What is your configuration?

Self-compiled BaseX, also verified with release 10.6

ChristianGruen commented 12 months ago

@GuntherRademacher I’m passing this on to you… And a guess: A vast variety of URLs exists in practice, but for our purpose, it may be sufficient to refine the URL validity check to a) accept jar:, but b) reject other URL schemes without trailing slash.

GuntherRademacher commented 12 months ago

@brandes-pq Thank you for reporting this!

@ChristianGruen I agree, the least invasive change would be to allow URLs without a slash following the scheme ("opaque" URLs) just for jar:. This would solve the problem at hand, and it would not appear again, unless there was a predefined namespace prefix jar, for jar:some-function().

Alternatively we could do more extensive URL validatation.

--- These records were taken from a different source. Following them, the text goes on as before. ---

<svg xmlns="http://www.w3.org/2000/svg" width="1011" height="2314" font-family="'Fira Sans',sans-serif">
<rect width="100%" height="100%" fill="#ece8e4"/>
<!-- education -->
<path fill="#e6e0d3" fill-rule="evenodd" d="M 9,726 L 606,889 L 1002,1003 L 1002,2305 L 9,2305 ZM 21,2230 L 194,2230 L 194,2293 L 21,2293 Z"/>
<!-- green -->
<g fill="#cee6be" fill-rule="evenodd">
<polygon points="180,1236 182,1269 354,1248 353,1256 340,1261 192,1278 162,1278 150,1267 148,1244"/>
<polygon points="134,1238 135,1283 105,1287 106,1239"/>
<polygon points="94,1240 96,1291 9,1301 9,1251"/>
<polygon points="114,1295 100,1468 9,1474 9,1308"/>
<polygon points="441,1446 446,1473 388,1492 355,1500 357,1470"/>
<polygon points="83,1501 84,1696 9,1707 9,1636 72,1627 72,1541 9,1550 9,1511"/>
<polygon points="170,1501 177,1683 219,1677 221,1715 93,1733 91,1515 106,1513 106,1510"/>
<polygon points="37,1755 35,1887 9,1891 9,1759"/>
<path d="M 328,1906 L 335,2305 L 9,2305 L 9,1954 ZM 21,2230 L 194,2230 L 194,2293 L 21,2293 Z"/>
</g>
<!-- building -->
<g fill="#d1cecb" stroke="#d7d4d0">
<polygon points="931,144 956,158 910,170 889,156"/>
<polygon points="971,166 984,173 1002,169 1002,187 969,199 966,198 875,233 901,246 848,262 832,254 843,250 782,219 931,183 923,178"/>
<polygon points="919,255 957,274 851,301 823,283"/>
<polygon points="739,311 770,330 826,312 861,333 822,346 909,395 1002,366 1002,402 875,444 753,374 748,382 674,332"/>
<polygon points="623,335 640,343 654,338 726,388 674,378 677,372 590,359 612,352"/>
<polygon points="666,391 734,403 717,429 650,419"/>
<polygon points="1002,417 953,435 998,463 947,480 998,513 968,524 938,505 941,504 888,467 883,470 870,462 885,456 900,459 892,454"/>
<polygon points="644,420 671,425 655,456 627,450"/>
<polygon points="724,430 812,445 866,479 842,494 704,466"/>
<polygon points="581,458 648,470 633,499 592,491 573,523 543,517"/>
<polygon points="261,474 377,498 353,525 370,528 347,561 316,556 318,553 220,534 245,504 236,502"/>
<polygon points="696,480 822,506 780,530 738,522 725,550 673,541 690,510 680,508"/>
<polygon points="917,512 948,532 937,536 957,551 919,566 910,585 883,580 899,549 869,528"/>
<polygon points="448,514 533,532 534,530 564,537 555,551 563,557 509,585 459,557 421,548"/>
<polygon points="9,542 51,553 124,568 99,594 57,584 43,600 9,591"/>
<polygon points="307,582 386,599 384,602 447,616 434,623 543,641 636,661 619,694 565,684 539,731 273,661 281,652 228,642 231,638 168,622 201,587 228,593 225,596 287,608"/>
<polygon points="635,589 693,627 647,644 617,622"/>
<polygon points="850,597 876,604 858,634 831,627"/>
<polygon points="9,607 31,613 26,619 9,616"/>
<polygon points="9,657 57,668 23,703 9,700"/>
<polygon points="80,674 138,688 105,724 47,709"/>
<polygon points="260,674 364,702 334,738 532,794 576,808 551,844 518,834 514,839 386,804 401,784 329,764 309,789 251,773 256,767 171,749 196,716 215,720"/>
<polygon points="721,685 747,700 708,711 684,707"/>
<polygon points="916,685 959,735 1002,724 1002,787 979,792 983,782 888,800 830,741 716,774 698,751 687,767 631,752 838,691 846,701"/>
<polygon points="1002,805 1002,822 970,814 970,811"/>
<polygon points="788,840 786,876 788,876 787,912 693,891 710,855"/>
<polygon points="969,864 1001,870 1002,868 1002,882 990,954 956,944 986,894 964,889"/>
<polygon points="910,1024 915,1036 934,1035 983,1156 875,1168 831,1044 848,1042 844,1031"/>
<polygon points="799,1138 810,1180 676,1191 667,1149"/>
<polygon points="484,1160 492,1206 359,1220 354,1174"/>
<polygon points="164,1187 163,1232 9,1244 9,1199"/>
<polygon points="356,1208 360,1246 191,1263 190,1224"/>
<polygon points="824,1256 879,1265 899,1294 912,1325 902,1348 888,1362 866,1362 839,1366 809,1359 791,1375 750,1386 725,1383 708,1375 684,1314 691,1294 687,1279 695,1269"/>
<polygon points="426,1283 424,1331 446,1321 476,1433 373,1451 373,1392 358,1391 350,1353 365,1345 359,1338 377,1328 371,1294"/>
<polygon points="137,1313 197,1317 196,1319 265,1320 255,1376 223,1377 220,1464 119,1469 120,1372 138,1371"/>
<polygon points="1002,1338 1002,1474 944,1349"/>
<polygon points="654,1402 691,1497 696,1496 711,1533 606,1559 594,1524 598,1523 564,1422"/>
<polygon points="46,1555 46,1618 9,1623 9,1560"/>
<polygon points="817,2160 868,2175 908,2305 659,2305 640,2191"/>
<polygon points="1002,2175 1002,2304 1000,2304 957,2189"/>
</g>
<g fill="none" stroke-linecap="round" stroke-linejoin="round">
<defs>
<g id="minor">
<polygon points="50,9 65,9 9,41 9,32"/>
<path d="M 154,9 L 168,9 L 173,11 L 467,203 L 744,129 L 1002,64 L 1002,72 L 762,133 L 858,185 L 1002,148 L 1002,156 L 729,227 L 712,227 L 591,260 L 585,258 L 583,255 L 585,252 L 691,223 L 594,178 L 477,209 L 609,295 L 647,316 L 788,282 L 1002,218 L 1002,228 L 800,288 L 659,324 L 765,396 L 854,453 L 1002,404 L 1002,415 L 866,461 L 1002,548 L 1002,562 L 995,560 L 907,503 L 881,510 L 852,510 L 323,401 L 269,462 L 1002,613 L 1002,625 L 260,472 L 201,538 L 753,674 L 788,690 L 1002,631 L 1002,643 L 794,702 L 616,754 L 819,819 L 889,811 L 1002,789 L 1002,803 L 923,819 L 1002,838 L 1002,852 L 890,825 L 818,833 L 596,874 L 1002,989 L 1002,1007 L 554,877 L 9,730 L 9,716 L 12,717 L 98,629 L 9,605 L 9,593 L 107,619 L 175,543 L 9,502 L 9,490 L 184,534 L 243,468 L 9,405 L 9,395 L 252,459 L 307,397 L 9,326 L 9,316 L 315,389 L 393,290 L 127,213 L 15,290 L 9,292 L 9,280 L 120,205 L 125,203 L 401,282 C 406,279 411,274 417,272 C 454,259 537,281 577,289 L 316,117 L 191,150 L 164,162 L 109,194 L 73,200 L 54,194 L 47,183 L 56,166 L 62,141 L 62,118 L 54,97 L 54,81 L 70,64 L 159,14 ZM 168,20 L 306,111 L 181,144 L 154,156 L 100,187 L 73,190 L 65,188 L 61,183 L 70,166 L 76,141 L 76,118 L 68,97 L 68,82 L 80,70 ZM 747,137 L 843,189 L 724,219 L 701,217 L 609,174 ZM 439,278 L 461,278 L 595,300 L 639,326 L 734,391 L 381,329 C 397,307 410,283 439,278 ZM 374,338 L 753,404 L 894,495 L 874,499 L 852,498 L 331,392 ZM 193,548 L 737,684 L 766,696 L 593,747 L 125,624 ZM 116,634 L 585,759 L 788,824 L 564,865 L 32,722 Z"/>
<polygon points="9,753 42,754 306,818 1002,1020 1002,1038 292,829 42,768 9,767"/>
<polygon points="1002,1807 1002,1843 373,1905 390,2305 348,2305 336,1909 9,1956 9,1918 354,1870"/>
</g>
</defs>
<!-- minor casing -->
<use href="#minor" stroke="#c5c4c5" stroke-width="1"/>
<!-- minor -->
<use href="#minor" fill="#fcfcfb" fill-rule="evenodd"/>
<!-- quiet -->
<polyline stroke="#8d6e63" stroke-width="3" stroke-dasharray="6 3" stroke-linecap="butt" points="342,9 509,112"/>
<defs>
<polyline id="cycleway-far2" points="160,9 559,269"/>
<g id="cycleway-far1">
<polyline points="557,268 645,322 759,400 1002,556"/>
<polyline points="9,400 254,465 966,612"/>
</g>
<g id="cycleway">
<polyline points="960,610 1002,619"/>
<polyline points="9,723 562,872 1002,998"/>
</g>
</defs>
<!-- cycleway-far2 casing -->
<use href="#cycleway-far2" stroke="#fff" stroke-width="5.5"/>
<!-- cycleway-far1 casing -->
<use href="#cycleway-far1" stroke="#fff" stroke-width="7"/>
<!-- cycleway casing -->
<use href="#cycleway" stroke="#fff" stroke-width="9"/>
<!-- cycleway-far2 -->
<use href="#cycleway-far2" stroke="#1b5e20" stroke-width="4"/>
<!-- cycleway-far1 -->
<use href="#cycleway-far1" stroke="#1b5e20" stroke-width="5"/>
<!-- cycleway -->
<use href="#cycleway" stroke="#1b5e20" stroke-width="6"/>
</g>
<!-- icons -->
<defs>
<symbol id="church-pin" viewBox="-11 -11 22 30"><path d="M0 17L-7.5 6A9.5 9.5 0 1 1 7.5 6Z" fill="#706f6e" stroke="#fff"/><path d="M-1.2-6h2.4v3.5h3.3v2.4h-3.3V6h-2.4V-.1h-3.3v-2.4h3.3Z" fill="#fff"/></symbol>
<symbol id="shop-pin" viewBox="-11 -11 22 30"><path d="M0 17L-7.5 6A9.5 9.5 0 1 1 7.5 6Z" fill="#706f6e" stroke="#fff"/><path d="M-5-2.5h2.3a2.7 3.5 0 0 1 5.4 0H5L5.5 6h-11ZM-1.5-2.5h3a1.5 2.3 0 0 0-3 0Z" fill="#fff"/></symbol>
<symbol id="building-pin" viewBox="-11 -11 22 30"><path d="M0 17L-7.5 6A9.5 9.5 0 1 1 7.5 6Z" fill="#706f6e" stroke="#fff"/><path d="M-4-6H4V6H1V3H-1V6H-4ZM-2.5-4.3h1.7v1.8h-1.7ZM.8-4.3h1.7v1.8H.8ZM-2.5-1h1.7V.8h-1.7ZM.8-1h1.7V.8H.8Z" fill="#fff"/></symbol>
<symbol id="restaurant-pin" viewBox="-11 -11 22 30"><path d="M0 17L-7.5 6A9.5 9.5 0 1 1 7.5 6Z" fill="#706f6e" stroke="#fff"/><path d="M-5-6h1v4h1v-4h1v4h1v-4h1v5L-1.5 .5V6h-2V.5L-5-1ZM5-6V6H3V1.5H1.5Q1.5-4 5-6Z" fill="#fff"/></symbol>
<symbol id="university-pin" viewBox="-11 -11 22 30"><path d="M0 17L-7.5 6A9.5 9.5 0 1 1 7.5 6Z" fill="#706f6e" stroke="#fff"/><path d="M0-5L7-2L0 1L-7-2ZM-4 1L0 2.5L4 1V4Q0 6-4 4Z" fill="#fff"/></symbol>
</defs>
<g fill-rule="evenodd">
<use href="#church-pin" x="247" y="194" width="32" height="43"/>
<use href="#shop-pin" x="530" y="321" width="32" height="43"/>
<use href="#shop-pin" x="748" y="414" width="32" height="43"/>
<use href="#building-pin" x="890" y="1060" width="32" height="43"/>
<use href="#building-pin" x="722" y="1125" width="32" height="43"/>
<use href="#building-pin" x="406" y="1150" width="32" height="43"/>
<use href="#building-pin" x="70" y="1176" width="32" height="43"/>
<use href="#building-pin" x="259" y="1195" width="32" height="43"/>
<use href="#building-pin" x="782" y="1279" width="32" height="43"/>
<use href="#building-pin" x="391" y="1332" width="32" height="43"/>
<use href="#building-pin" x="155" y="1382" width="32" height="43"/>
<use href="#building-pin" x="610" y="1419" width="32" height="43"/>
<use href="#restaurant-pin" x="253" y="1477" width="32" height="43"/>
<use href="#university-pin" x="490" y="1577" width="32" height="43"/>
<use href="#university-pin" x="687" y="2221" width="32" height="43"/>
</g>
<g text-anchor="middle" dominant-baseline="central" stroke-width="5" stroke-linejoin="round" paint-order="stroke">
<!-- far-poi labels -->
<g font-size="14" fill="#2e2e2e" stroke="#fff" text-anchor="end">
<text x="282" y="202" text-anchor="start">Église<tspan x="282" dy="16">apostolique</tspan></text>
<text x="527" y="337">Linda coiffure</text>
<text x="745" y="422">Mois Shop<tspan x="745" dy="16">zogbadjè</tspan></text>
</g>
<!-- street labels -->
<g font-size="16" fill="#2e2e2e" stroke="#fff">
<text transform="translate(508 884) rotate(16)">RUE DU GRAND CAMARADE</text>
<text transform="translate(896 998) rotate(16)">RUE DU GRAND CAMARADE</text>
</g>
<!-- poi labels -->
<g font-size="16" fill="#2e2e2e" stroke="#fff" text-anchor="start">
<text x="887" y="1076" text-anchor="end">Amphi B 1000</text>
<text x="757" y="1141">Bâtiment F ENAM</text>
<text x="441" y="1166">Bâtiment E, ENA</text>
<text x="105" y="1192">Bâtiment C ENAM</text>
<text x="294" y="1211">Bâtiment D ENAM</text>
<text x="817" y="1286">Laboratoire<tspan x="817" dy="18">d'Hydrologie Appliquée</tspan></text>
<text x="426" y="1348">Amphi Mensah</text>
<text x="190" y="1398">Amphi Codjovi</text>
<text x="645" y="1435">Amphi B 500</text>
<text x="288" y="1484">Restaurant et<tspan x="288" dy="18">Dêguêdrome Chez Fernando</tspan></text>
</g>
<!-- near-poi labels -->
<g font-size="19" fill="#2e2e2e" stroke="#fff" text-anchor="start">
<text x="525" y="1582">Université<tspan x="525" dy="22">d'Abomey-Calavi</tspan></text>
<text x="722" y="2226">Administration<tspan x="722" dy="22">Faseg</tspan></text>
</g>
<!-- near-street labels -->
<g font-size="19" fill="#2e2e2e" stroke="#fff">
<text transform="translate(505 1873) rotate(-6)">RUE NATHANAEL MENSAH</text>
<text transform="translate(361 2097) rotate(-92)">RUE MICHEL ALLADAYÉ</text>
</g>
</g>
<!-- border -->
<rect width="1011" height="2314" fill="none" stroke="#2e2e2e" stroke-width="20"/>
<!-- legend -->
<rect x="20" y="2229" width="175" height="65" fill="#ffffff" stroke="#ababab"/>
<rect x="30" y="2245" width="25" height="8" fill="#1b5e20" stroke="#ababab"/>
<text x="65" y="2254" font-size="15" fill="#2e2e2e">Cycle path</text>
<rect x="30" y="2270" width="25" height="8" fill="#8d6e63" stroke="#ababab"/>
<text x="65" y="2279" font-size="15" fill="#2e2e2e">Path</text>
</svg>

This could be accomplished by using java.net.URL, which accepts only supported schemes, and java.net.URI, doing a syntax check:

  static boolean isValid(final String url) {
    try {
      return new URL(url).toURI().isAbsolute();
    }
    catch (@SuppressWarnings("unused") final URISyntaxException | MalformedURLException e) {
      return false;
    }
  }

This however would cause further changes of behavior, e.g. for tests in FetchModuleTest that use httttp://x - they will fail differently, or even succeed, because this used to be a valid URL, but then would not be any longer because of the unsupported scheme. Also it still leaves room for ambiguity.

I will thus prepare a PR with the first suggested change.

ChristianGruen commented 12 months ago

@GuntherRademacher Thanks. I’d go with the first suggestion. I agree it's not as general as it could be, but a clean validation would raise many new questions (it’s still an unsolved challenge even in the XPath/XQuery specs how a proper validation needs to look like…).

GuntherRademacher commented 12 months ago

Fixed by #2229.